Mozambique : Total profite, la population souffre20/01/20212021Journal/medias/journalnumero/images/2021/01/2738.jpg.445x577_q85_box-0%2C104%2C1383%2C1896_crop_detail.jpg

Dans le monde

Mozambique : Total profite, la population souffre

Total a annoncé qu’il allait retirer une partie de son personnel du site de Cabo Delgado au Mozambique, à cause de l’insécurité. Le groupe pétrolier y est engagé dans un immense projet de gaz liquéfié où il a prévu d’investir 20 milliards de dollars. Mais les attaques de groupes djihadistes ne cessent de se rapprocher de ses installations.

Depuis 2010, la découverte de gigantesques champs gaziers en mer a attiré dans la région les principales compagnies pétrolières mondiales. Total, ExxonMobil, ENI se partagent l’essentiel du gâteau, financés par le gratin des banques mondiales. Les réserves sont estimées à 5 000 milliards de mètres cubes, du même niveau que celles du Nigeria, où se trouvaient jusqu’à maintenant les principaux gisements d’Afrique.

Rien dans ce pactole ne profitera à la population du Mozambique. Le gaz extrait en mer, après avoir été liquéfié dans une usine sur la côte, sera exporté en Europe ou en Asie. Des contrats pour la construction de 19 méthaniers géants viennent d’être signés à cet effet avec les armateurs japonais ou grecs. Il en sera du Mozambique comme du Nigeria qui, bien qu’étant le premier producteur de pétrole d’Afrique, doit importer la quasi-totalité de celui qu’il consomme, faute de raffineries dignes de ce nom.

Les revenus fiscaux générés par les sommes que les compagnies pétrolières voudront bien déclarer iront dans la poche des dirigeants du pays et ne serviront certainement pas, contrairement aux déclarations hypocrites du FMI, à « réduire drastiquement la pauvreté ». Le Mozambique est l’un des 25 pays les plus corrompus du monde et ses finances ne se sont pas encore relevées du scandale de la « dette cachée », lorsqu’on apprit en 2016 que l’État avait emprunté dans la plus totale opacité 1,7 milliard d’euros pour l’achat de navires. Les compagnies pétrolières arrosent généreusement l’élite gouvernementale pour arracher un champ de production en mer, un emplacement sur terre ou la protection de l’armée.

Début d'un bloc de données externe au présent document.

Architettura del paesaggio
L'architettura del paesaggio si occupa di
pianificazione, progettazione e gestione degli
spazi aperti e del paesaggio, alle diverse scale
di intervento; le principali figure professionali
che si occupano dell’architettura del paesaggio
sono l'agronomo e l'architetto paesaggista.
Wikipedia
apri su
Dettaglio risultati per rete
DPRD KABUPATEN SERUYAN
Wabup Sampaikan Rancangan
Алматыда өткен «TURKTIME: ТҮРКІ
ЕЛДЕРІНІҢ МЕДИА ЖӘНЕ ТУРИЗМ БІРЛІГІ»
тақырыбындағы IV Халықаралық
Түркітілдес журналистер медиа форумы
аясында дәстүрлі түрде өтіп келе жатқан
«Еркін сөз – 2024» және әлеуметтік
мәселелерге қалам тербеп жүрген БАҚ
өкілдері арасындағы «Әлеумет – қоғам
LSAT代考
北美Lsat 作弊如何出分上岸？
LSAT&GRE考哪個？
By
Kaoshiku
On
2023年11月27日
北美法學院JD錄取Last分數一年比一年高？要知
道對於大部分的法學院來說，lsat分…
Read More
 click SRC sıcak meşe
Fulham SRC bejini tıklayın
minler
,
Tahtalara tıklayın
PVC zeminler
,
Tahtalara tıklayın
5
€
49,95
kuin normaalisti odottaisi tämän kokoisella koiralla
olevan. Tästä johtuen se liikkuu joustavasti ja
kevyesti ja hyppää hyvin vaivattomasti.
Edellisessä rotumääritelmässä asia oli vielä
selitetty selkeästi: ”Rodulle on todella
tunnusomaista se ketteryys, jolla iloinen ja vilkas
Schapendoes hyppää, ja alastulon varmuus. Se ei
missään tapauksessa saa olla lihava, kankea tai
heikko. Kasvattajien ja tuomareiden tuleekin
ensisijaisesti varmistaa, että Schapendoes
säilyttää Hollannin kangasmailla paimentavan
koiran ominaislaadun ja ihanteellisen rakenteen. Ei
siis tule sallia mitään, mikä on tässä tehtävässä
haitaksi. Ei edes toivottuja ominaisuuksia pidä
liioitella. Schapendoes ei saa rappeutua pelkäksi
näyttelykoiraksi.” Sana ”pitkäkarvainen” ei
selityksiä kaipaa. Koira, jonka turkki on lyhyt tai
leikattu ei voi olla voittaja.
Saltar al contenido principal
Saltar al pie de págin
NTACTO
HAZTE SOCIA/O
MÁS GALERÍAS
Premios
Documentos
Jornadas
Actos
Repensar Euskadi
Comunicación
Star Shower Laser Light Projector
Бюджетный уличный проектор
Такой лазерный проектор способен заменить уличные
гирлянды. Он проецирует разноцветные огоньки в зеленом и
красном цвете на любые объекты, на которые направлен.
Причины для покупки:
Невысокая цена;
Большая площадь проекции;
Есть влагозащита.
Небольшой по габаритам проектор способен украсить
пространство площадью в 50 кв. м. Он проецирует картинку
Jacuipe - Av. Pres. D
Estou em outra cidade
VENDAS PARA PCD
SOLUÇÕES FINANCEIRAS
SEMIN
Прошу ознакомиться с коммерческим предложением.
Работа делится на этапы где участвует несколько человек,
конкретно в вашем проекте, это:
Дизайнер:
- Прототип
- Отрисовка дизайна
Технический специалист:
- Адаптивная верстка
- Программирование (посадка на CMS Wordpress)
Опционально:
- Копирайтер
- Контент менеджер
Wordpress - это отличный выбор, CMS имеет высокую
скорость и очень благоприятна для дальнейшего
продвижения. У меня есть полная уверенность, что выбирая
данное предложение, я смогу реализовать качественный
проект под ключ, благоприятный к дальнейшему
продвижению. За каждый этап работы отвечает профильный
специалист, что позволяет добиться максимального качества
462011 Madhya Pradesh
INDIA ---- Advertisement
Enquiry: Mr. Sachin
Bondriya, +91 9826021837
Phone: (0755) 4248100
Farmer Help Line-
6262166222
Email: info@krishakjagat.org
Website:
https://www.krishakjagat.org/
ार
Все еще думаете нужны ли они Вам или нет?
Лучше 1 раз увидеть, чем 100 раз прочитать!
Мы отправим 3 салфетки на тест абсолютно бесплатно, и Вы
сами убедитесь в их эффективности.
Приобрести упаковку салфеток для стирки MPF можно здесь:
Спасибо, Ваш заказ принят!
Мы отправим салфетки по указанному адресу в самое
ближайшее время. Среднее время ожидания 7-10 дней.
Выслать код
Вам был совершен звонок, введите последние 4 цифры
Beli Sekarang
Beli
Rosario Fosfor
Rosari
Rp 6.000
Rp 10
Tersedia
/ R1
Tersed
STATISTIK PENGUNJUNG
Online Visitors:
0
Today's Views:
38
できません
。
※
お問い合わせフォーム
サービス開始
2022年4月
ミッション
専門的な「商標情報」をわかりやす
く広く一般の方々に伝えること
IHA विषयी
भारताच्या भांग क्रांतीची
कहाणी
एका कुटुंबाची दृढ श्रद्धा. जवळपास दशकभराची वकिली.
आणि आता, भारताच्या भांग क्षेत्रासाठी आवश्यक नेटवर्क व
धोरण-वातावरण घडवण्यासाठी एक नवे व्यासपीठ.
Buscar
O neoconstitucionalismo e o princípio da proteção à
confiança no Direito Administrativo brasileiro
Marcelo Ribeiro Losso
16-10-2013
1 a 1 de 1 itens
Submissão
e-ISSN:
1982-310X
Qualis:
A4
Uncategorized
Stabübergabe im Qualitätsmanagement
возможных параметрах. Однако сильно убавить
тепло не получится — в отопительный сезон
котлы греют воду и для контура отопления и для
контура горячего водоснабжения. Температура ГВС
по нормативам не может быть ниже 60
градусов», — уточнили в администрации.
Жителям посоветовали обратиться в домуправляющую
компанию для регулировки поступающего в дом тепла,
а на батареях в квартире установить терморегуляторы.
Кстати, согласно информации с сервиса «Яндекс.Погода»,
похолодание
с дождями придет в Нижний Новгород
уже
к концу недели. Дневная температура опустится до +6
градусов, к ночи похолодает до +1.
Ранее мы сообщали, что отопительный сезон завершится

La population pour sa part a déjà pu mesurer les maux qu’allait lui apporter l’arrivée des compagnies pétrolières. De nombreux paysans et pêcheurs ont été expulsés de leurs villages pour faire place aux nouvelles installations. Des groupes djihadistes, alimentés en recrues par toutes ces frustrations, ont pris de plus en plus d’ampleur. Ils attaquent les installations et le personnel des compagnies pétrolières, et persécutent les villageois. Celles-ci entretiennent pour se protéger de véritables petites armées : hommes des entreprises françaises dites de sécurité, mercenaires sud-africains ou russes du groupe Wagner. Les villageois, eux, n’ont aucune protection et tentent de survivre entre les exactions des djihadistes et celles de l’armée mozambicaine. Le conflit a déjà fait 4 500 victimes, et 250 000 déplacés ont dû quitter leur foyer.

Avec le capitalisme, la découverte de richesses dans un pays pauvre est un pactole pour les trusts et les élites dirigeantes, mais une calamité pour la population.